SELECTED EXCERPT:
+--
EXHIBIT 10.16
PUBLISHING AGREEMENT
In consideration of the mutual promises contained in this PUBLISHING AGREEMENT,
Shortland Publications Limited, of 000 Xxxxxxxx Xx, Xxxxxxxx 0, Xxxxxxx, a New
Zealand Corporation ("Licensor"), and Brilliant Interactive Ideas Pty Limited
ACN 061 228 668, of Xxxxx 0, 00 Xxx Xxxxx, Xxxxx, Xxx Xxxxx Xxxxx, Xxxxxxxxx,
0000, an Australian corporation ("Licensee"), agree as follows:
1. DEFINITIONS
For purposes of this Agreement:
(a) "Agreement" means this PUBLISHING AGREEMENT, together with Exhibits A and B
and any other addenda attached hereto and each supplemental Exhibit A signed by
both parties, as the same may be amended from time to time in accordance with
this Agreement.
(b) "Effective Date" shall mean the date upon which this Agreement has been
executed by both parties.
+--
SUPPLIED DATA:

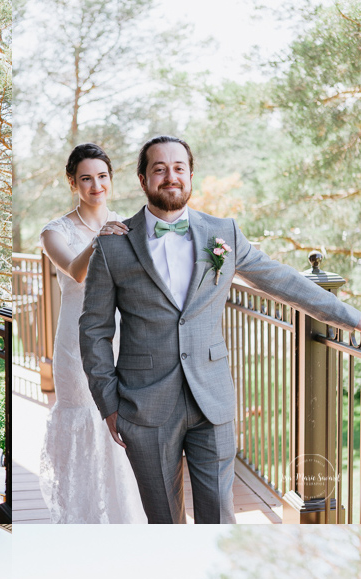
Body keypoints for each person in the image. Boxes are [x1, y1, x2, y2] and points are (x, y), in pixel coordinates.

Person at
+--
TASK:
Answer these questions about the publishing agreement, one per line:
(a) Which company is the Licensee?
(b) In what country is the Licensor incorporated?
(c) How is the "Effective Date" defined?

ANSWER SPACE:
(a) Brilliant Interactive Ideas Pty Limited
(b) New Zealand
(c) The date on which both parties have executed the Agreement